I've read some book that use the wedge products of $dx_i$ to define $r$-forms in $\mathbb{R}^n$. However, I have a professor that defines the $r$-forms just using that are $r$-linear and antisymmetric.

How can I get from here that the wedge products of lenght $r$ generate the differential $r$-forms?

Many thanks in advance.

Answer 1

This is a fundamental fact from multilinear algebra. I'll follow Tu's "Introduction to Manifolds," and present it from a more general perspective.

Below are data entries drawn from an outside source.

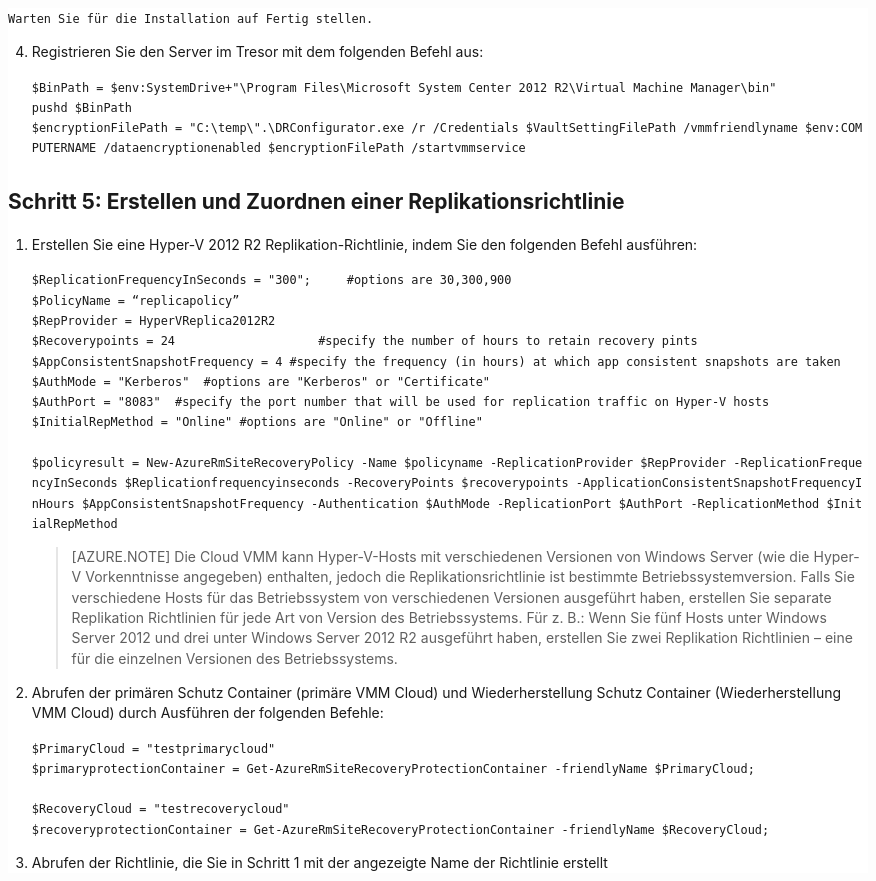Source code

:     Warten Sie für die Installation auf Fertig stellen.
    
4.  Registrieren Sie den Server im Tresor mit dem folgenden Befehl aus:
    
        $BinPath = $env:SystemDrive+"\Program Files\Microsoft System Center 2012 R2\Virtual Machine Manager\bin"
        pushd $BinPath
        $encryptionFilePath = "C:\temp\".\DRConfigurator.exe /r /Credentials $VaultSettingFilePath /vmmfriendlyname $env:COMPUTERNAME /dataencryptionenabled $encryptionFilePath /startvmmservice


## <a name="step-5-create-and-associate-a-replication-policy"></a>Schritt 5: Erstellen und Zuordnen einer Replikationsrichtlinie

1.  Erstellen Sie eine Hyper-V 2012 R2 Replikation-Richtlinie, indem Sie den folgenden Befehl ausführen:

    
        $ReplicationFrequencyInSeconds = "300";     #options are 30,300,900
        $PolicyName = “replicapolicy”
        $RepProvider = HyperVReplica2012R2
        $Recoverypoints = 24                    #specify the number of hours to retain recovery pints
        $AppConsistentSnapshotFrequency = 4 #specify the frequency (in hours) at which app consistent snapshots are taken
        $AuthMode = "Kerberos"  #options are "Kerberos" or "Certificate"
        $AuthPort = "8083"  #specify the port number that will be used for replication traffic on Hyper-V hosts
        $InitialRepMethod = "Online" #options are "Online" or "Offline"

        $policyresult = New-AzureRmSiteRecoveryPolicy -Name $policyname -ReplicationProvider $RepProvider -ReplicationFrequencyInSeconds $Replicationfrequencyinseconds -RecoveryPoints $recoverypoints -ApplicationConsistentSnapshotFrequencyInHours $AppConsistentSnapshotFrequency -Authentication $AuthMode -ReplicationPort $AuthPort -ReplicationMethod $InitialRepMethod 

    > [AZURE.NOTE] Die Cloud VMM kann Hyper-V-Hosts mit verschiedenen Versionen von Windows Server (wie die Hyper-V Vorkenntnisse angegeben) enthalten, jedoch die Replikationsrichtlinie ist bestimmte Betriebssystemversion. Falls Sie verschiedene Hosts für das Betriebssystem von verschiedenen Versionen ausgeführt haben, erstellen Sie separate Replikation Richtlinien für jede Art von Version des Betriebssystems. Für z. B.: Wenn Sie fünf Hosts unter Windows Server 2012 und drei unter Windows Server 2012 R2 ausgeführt haben, erstellen Sie zwei Replikation Richtlinien – eine für die einzelnen Versionen des Betriebssystems.

2.  Abrufen der primären Schutz Container (primäre VMM Cloud) und Wiederherstellung Schutz Container (Wiederherstellung VMM Cloud) durch Ausführen der folgenden Befehle:
    
        $PrimaryCloud = "testprimarycloud"
        $primaryprotectionContainer = Get-AzureRmSiteRecoveryProtectionContainer -friendlyName $PrimaryCloud;  

        $RecoveryCloud = "testrecoverycloud"
        $recoveryprotectionContainer = Get-AzureRmSiteRecoveryProtectionContainer -friendlyName $RecoveryCloud;  
  
3.  Abrufen der Richtlinie, die Sie in Schritt 1 mit der angezeigte Name der Richtlinie erstellt
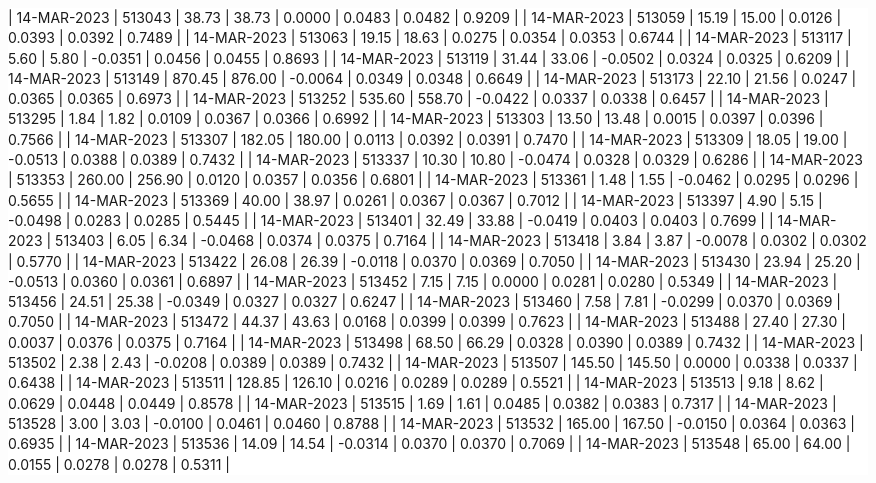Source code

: | 14-MAR-2023 | 513043 | 38.73 | 38.73 | 0.0000 | 0.0483 | 0.0482 | 0.9209 |
| 14-MAR-2023 | 513059 | 15.19 | 15.00 | 0.0126 | 0.0393 | 0.0392 | 0.7489 |
| 14-MAR-2023 | 513063 | 19.15 | 18.63 | 0.0275 | 0.0354 | 0.0353 | 0.6744 |
| 14-MAR-2023 | 513117 | 5.60 | 5.80 | -0.0351 | 0.0456 | 0.0455 | 0.8693 |
| 14-MAR-2023 | 513119 | 31.44 | 33.06 | -0.0502 | 0.0324 | 0.0325 | 0.6209 |
| 14-MAR-2023 | 513149 | 870.45 | 876.00 | -0.0064 | 0.0349 | 0.0348 | 0.6649 |
| 14-MAR-2023 | 513173 | 22.10 | 21.56 | 0.0247 | 0.0365 | 0.0365 | 0.6973 |
| 14-MAR-2023 | 513252 | 535.60 | 558.70 | -0.0422 | 0.0337 | 0.0338 | 0.6457 |
| 14-MAR-2023 | 513295 | 1.84 | 1.82 | 0.0109 | 0.0367 | 0.0366 | 0.6992 |
| 14-MAR-2023 | 513303 | 13.50 | 13.48 | 0.0015 | 0.0397 | 0.0396 | 0.7566 |
| 14-MAR-2023 | 513307 | 182.05 | 180.00 | 0.0113 | 0.0392 | 0.0391 | 0.7470 |
| 14-MAR-2023 | 513309 | 18.05 | 19.00 | -0.0513 | 0.0388 | 0.0389 | 0.7432 |
| 14-MAR-2023 | 513337 | 10.30 | 10.80 | -0.0474 | 0.0328 | 0.0329 | 0.6286 |
| 14-MAR-2023 | 513353 | 260.00 | 256.90 | 0.0120 | 0.0357 | 0.0356 | 0.6801 |
| 14-MAR-2023 | 513361 | 1.48 | 1.55 | -0.0462 | 0.0295 | 0.0296 | 0.5655 |
| 14-MAR-2023 | 513369 | 40.00 | 38.97 | 0.0261 | 0.0367 | 0.0367 | 0.7012 |
| 14-MAR-2023 | 513397 | 4.90 | 5.15 | -0.0498 | 0.0283 | 0.0285 | 0.5445 |
| 14-MAR-2023 | 513401 | 32.49 | 33.88 | -0.0419 | 0.0403 | 0.0403 | 0.7699 |
| 14-MAR-2023 | 513403 | 6.05 | 6.34 | -0.0468 | 0.0374 | 0.0375 | 0.7164 |
| 14-MAR-2023 | 513418 | 3.84 | 3.87 | -0.0078 | 0.0302 | 0.0302 | 0.5770 |
| 14-MAR-2023 | 513422 | 26.08 | 26.39 | -0.0118 | 0.0370 | 0.0369 | 0.7050 |
| 14-MAR-2023 | 513430 | 23.94 | 25.20 | -0.0513 | 0.0360 | 0.0361 | 0.6897 |
| 14-MAR-2023 | 513452 | 7.15 | 7.15 | 0.0000 | 0.0281 | 0.0280 | 0.5349 |
| 14-MAR-2023 | 513456 | 24.51 | 25.38 | -0.0349 | 0.0327 | 0.0327 | 0.6247 |
| 14-MAR-2023 | 513460 | 7.58 | 7.81 | -0.0299 | 0.0370 | 0.0369 | 0.7050 |
| 14-MAR-2023 | 513472 | 44.37 | 43.63 | 0.0168 | 0.0399 | 0.0399 | 0.7623 |
| 14-MAR-2023 | 513488 | 27.40 | 27.30 | 0.0037 | 0.0376 | 0.0375 | 0.7164 |
| 14-MAR-2023 | 513498 | 68.50 | 66.29 | 0.0328 | 0.0390 | 0.0389 | 0.7432 |
| 14-MAR-2023 | 513502 | 2.38 | 2.43 | -0.0208 | 0.0389 | 0.0389 | 0.7432 |
| 14-MAR-2023 | 513507 | 145.50 | 145.50 | 0.0000 | 0.0338 | 0.0337 | 0.6438 |
| 14-MAR-2023 | 513511 | 128.85 | 126.10 | 0.0216 | 0.0289 | 0.0289 | 0.5521 |
| 14-MAR-2023 | 513513 | 9.18 | 8.62 | 0.0629 | 0.0448 | 0.0449 | 0.8578 |
| 14-MAR-2023 | 513515 | 1.69 | 1.61 | 0.0485 | 0.0382 | 0.0383 | 0.7317 |
| 14-MAR-2023 | 513528 | 3.00 | 3.03 | -0.0100 | 0.0461 | 0.0460 | 0.8788 |
| 14-MAR-2023 | 513532 | 165.00 | 167.50 | -0.0150 | 0.0364 | 0.0363 | 0.6935 |
| 14-MAR-2023 | 513536 | 14.09 | 14.54 | -0.0314 | 0.0370 | 0.0370 | 0.7069 |
| 14-MAR-2023 | 513548 | 65.00 | 64.00 | 0.0155 | 0.0278 | 0.0278 | 0.5311 |
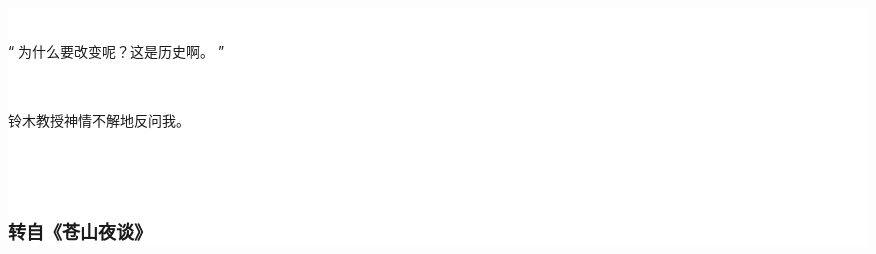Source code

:   </span>
  <br/>
 </p>
 <p class="p2">
  <span class="s2">
   “
  </span>
  <span class="s1">
   为什么要改变呢？这是历史啊。
  </span>
  <span class="s2">
   ”
  </span>
 </p>
 <p class="p1">
  <span class="s1">
  </span>
  <br/>
 </p>
 <p class="p2">
  <span class="s1">
   铃木教授神情不解地反问我。
  </span>
 </p>
 <p class="p1">
  <span class="s1">
  </span>
  <br/>
 </p>
 <p class="p1">
  <b>
   <font size="4">
    <span class="s1">
    </span>
    <br/>
   </font>
  </b>
 </p>
 <p class="p2">
  <span class="s1">
   <b>
    <font size="4">
     转自《苍山夜谈》
    </font>
   </b>
  </span>
 </p>
</div>

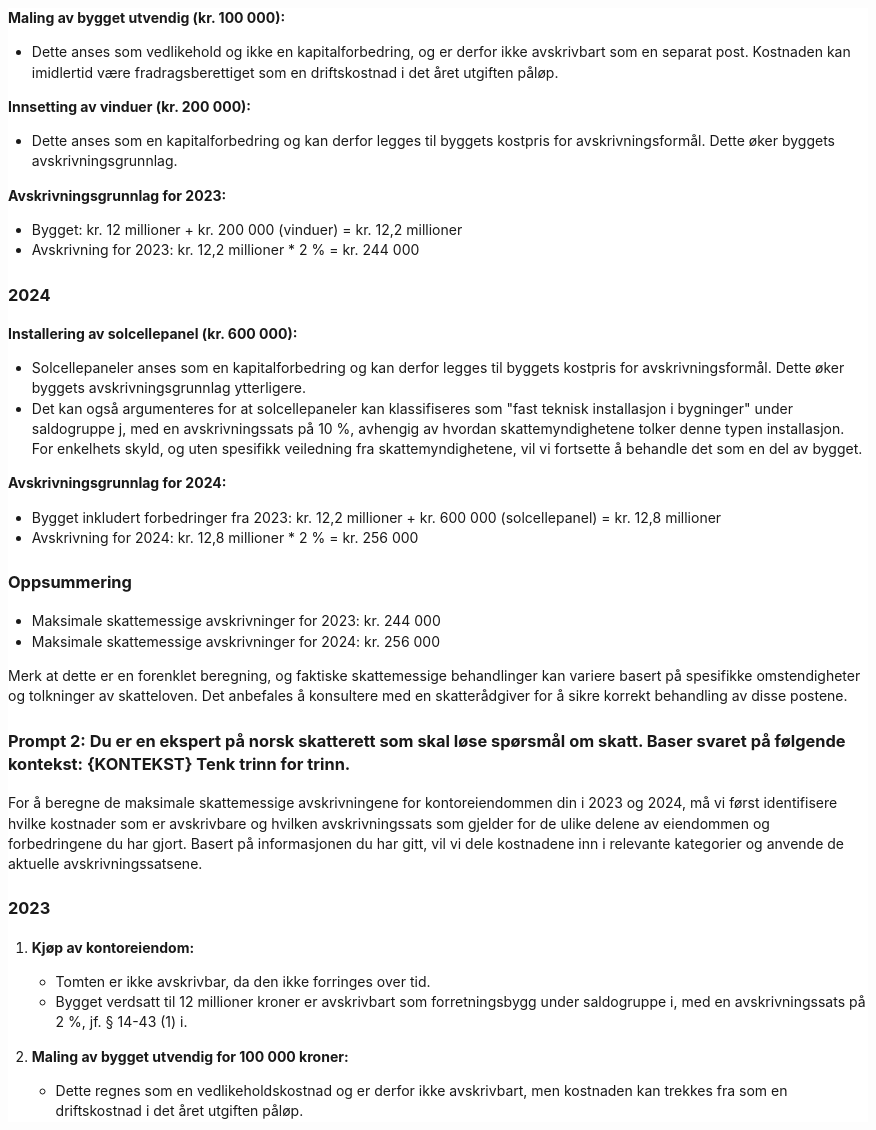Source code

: **Maling av bygget utvendig (kr. 100 000):**
- Dette anses som vedlikehold og ikke en kapitalforbedring, og er derfor ikke avskrivbart som en separat post. Kostnaden kan imidlertid være fradragsberettiget som en driftskostnad i det året utgiften påløp.

**Innsetting av vinduer (kr. 200 000):**
- Dette anses som en kapitalforbedring og kan derfor legges til byggets kostpris for avskrivningsformål. Dette øker byggets avskrivningsgrunnlag.

**Avskrivningsgrunnlag for 2023:**
- Bygget: kr. 12 millioner + kr. 200 000 (vinduer) = kr. 12,2 millioner
- Avskrivning for 2023: kr. 12,2 millioner * 2 % = kr. 244 000

### 2024

**Installering av solcellepanel (kr. 600 000):**
- Solcellepaneler anses som en kapitalforbedring og kan derfor legges til byggets kostpris for avskrivningsformål. Dette øker byggets avskrivningsgrunnlag ytterligere.
- Det kan også argumenteres for at solcellepaneler kan klassifiseres som "fast teknisk installasjon i bygninger" under saldogruppe j, med en avskrivningssats på 10 %, avhengig av hvordan skattemyndighetene tolker denne typen installasjon. For enkelhets skyld, og uten spesifikk veiledning fra skattemyndighetene, vil vi fortsette å behandle det som en del av bygget.

**Avskrivningsgrunnlag for 2024:**
- Bygget inkludert forbedringer fra 2023: kr. 12,2 millioner + kr. 600 000 (solcellepanel) = kr. 12,8 millioner
- Avskrivning for 2024: kr. 12,8 millioner * 2 % = kr. 256 000

### Oppsummering
- Maksimale skattemessige avskrivninger for 2023: kr. 244 000
- Maksimale skattemessige avskrivninger for 2024: kr. 256 000

Merk at dette er en forenklet beregning, og faktiske skattemessige behandlinger kan variere basert på spesifikke omstendigheter og tolkninger av skatteloven. Det anbefales å konsultere med en skatterådgiver for å sikre korrekt behandling av disse postene.

### Prompt 2: Du er en ekspert på norsk skatterett som skal løse spørsmål om skatt. Baser svaret på følgende kontekst: {KONTEKST} Tenk trinn for trinn.

For å beregne de maksimale skattemessige avskrivningene for kontoreiendommen din i 2023 og 2024, må vi først identifisere hvilke kostnader som er avskrivbare og hvilken avskrivningssats som gjelder for de ulike delene av eiendommen og forbedringene du har gjort. Basert på informasjonen du har gitt, vil vi dele kostnadene inn i relevante kategorier og anvende de aktuelle avskrivningssatsene.

### 2023

1. **Kjøp av kontoreiendom:**
   - Tomten er ikke avskrivbar, da den ikke forringes over tid.
   - Bygget verdsatt til 12 millioner kroner er avskrivbart som forretningsbygg under saldogruppe i, med en avskrivningssats på 2 %, jf. § 14-43 (1) i.

2. **Maling av bygget utvendig for 100 000 kroner:**
   - Dette regnes som en vedlikeholdskostnad og er derfor ikke avskrivbart, men kostnaden kan trekkes fra som en driftskostnad i det året utgiften påløp.

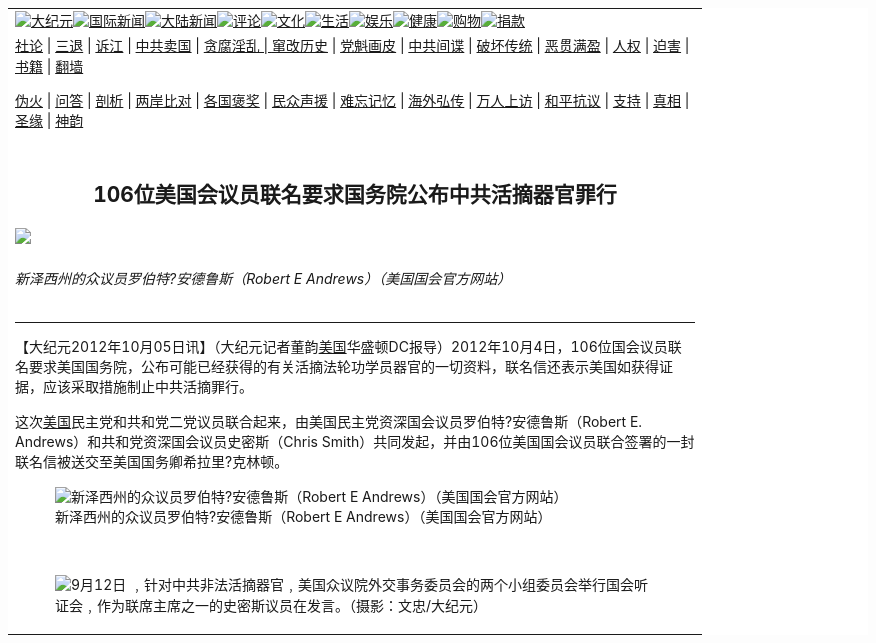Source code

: <a name="1" id="1" target="_blank"></a><span id="1"></span>
<table border="0"><tr><td colspan="2" VALIGN=TOP><a href="https://github.com/asdfghy6/djy/blob/master/gb/nsc413.md#1"><img src="https://raw.githubusercontent.com/asdfghy6/1/master/t/djy/1.jpg" title="大纪元"></a><a href="https://github.com/asdfghy6/djy/blob/master/gb/n24hr.md#1"><img src="https://raw.githubusercontent.com/asdfghy6/1/master/t/djy/3.jpg" title="国际新闻"></a><a href="https://github.com/asdfghy6/djy/blob/master/gb/nsc413.md#1"><img src="https://raw.githubusercontent.com/asdfghy6/1/master/t/djy/4.jpg" title="大陆新闻"></a><a href="https://github.com/asdfghy6/djy/blob/master/gb/news392.md#1"><img src="https://raw.githubusercontent.com/asdfghy6/1/master/t/djy/5.jpg" title="评论"></a><a href="https://github.com/asdfghy6/djy/blob/master/gb/news2007.md#1"><img src="https://raw.githubusercontent.com/asdfghy6/1/master/t/djy/6.jpg" title="文化"></a><a href="https://github.com/asdfghy6/djy/blob/master/gb/news2008.md#1"><img src="https://raw.githubusercontent.com/asdfghy6/1/master/t/djy/7.jpg" title="生活"></a><a href="https://github.com/asdfghy6/djy/blob/master/gb/ncyule.md#1"><img src="https://raw.githubusercontent.com/asdfghy6/1/master/t/djy/8.jpg" title="娱乐"></a><a href="https://github.com/asdfghy6/djy/blob/master/gb/nsc1002.md#1"><img src="https://raw.githubusercontent.com/asdfghy6/1/master/t/djy/9.jpg" title="健康"><a href="https://www.youlucky.com"><img src="https://raw.githubusercontent.com/asdfghy6/1/master/t/djy/10.jpg" title="购物"></a><a href="https://www.supportepoch.org/donation?utm_medium=epochtimes&utm_source=referral&utm_campaign=donate_button_djyhomepage"><img src="https://raw.githubusercontent.com/asdfghy6/1/master/t/djy/12.jpg" title="捐款"></a></td></tr>
<tr><td colspan="2" VALIGN=TOP><a target="_blank" href="https://git.io/fjCRf">社论</a> | <a target="_blank" href="https://github.com/asdfghy6/djy/blob/master/gb/nf5657.md#1">三退</a> | <a target="_blank" href="https://github.com/asdfghy6/djy/blob/master/gb/nf6123.md#1">诉江</a> | <a target="_blank" href="https://github.com/asdfghy6/djy/blob/master/gb/nf1176117.md#1">中共卖国</a> | <a target="_blank" href="https://github.com/asdfghy6/djy/blob/master/gb/nf5773.md#1">贪腐淫乱 | <a target="_blank" href="https://github.com/asdfghy6/djy/blob/master/gb/nf1176115.md#1">窜改历史</a> | <a target="_blank" href="https://github.com/asdfghy6/djy/blob/master/gb/nf1176107.md#1">党魁画皮</a> | <a target="_blank" href="https://github.com/asdfghy6/djy/blob/master/gb/nf1320400.md#1">中共间谍</a> | <a target="_blank" href="https://github.com/asdfghy6/djy/blob/master/gb/nf1176114.md#1">破坏传统</a> | <a target="_blank" href="https://github.com/asdfghy6/djy/blob/master/gb/nf5287.md#1">恶贯满盈</a> | <a target="_blank" href="https://github.com/asdfghy6/djy/blob/master/gb/ncid278.md#1">人权</a> | <a target="_blank" href="https://github.com/asdfghy6/djy/blob/master/gb/nf1176111.md#1">迫害</a> | <a target="_blank" href="https://github.com/asdfghy6/djy/blob/master/gb/nf1235328.md#1">书籍</a> | <a target="_blank" href="https://github.com/asdfghy6/fq/blob/master/README.md?zsrh#1">翻墙</a></p><p><a target="_blank" href="https://github.com/asdfghy6/djy/blob/master/gb/nf5562.md#1">伪火</a> | <a target="_blank" href="https://github.com/asdfghy6/djy/blob/master/gb/nf4378.md#1">问答</a> | <a target="_blank" href="https://github.com/asdfghy6/djy/blob/master/gb/nf5792.md#1">剖析</a> | <a target="_blank" href="https://github.com/asdfghy6/djy/blob/master/gb/nf5735.md#1">两岸比对</a> | <a target="_blank" href="https://github.com/asdfghy6/djy/blob/master/gb/nf6119.md#1">各国褒奖</a> | <a target="_blank" href="https://github.com/asdfghy6/djy/blob/master/gb/nf6120.md#1">民众声援</a> | <a target="_blank" href="https://github.com/asdfghy6/djy/blob/master/gb/nf1188594.md#1">难忘记忆</a> | <a target="_blank" href="https://github.com/asdfghy6/djy/blob/master/gb/nf3180.md#1">海外弘传</a> | <a target="_blank" href="https://github.com/asdfghy6/djy/blob/master/gb/nf5410.md#1">万人上访</a> | <a target="_blank" href="https://github.com/asdfghy6/ntdtv/blob/master/gb/prog1530_1.md#1">和平抗议</a> | <a target="_blank" href="https://github.com/asdfghy6/djy/blob/master/gb/nf4386.md#1">支持</a> | <a target="_blank" href="https://github.com/asdfghy6/djy/blob/master/gb/nf4389.md#1">真相</a> | <a target="_blank" href="https://github.com/asdfghy6/djy/blob/master/gb/nf5790.md#1">圣缘</a> | <a target="_blank" href="https://github.com/asdfghy6/djy/blob/master/gb/nf4786.md#1">神韵</a></td></tr>
<tr><td VALIGN=TOP width="626"><h2 align=center>106位美国会议员联名要求国务院公布中共活摘器官罪行</h2>
<img src="http://i.epochtimes.com/assets/uploads/2012/10/1210041726252192-450x550.jpg" />
<h6>新泽西州的众议员罗伯特?安德鲁斯（Robert E Andrews）（美国国会官方网站）
</h6>
<hr>
<p>【大纪元2012年10月05日讯】（大纪元记者董韵<a href="https://github.com/asdfghy6/djy/blob/master/gb/tag/%E7%BE%8E%E5%9B%BD.md">美国</a>华盛顿DC报导）2012年10月4日，106位国会议员联名要求美国国务院，公布可能已经获得的有关活摘法轮功学员器官的一切资料，联名信还表示美国如获得证据，应该采取措施制止中共活摘罪行。</p>
<p>这次<a href="https://github.com/asdfghy6/djy/blob/master/gb/tag/%E7%BE%8E%E5%9B%BD.md">美国</a>民主党和共和党二党议员联合起来，由美国民主党资深国会议员罗伯特?安德鲁斯（Robert E. Andrews）和共和党资深国会议员史密斯（Chris Smith）共同发起，并由106位美国国会议员联合签署的一封联名信被送交至美国国务卿希拉里?克林顿。</p>
<p>
	<figure id="attachment_6631528" style="width: 600px" class="wp-caption aligncenter"><img src="http://i.epochtimes.com/assets/uploads/2012/10/1210041726252192-600x733.jpg" alt="新泽西州的众议员罗伯特?安德鲁斯（Robert E Andrews）（美国国会官方网站）" title="新泽西州的众议员罗伯特?安德鲁斯（Robert E Andrews）（美国国会官方网站）" width="600" b="733"
	class="size-large wp-image-6631528" /></a><figcaption class="wp-caption-text">新泽西州的众议员罗伯特?安德鲁斯（Robert E Andrews）（美国国会官方网站）</figcaption></figure><br />
	<figure id="attachment_6631543" style="width: 600px" class="wp-caption aligncenter"><img src="http://i.epochtimes.com/assets/uploads/2012/10/1210041726282192-600x411.jpg" alt="9月12日 ﹐针对中共非法活摘器官﹐美国众议院外交事务委员会的两个小组委员会举行国会听证会﹐作为联席主席之一的史密斯议员在发言。（摄影：文忠/大纪元）
" title="9月12日 ﹐针对中共非法活摘器官﹐美国众议院外交事务委员会的两个小组委员会举行国会听证会﹐作为联席主席之一的史密斯议员在发言。（摄影：文忠/大纪元）
" width="600" b="411"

First, say we have a basis $e_1,\cdots e_n$ for a real vector space $V$, and let $\alpha^1,\cdots,\alpha^n$ be the dual basis for $V'.$ First, one proves a lemma

Lemma. If $I=(i_1,i_2,\cdots,i_k)$ and $J=(j_1,j_2,\cdots,j_k)$ are multi-indices with $1\leq i_1<\cdots<i_k\leq n$ and $1\leq j_1<\cdots<j_k\leq n$, then $$\alpha^I(e_J)=\delta_J^I,$$ where $e_J=(e_{i_1},\cdots, e_{i_k})$ and $\alpha^I=\alpha^{i_1}\wedge\cdots\wedge \alpha^{i_k}.$

The proof is not hard, and it uses the relationship between evaluating a wedge of $k$ covectors and the determinant. Using such a lemma, one can proceed to show that

Proposition. The set $\{\alpha^{i_1}\wedge\cdots\wedge \alpha^{i_k}: 1\leq i_1<\cdots <i_k\leq n\}$ forms a basis for $A_k(V),$ the space of alternating $k$-linear functions on $V$.

The lemma is used to prove linear independence. Showing that they span is straightforward. For details, I recommend reading Tu (pages $31$-$32$).

In your situation, $V=T_p(\mathbb{R}^n),$ and $e_j=\partial/\partial_{x_j}|_p,$ $\alpha^j=dx^j|_p.$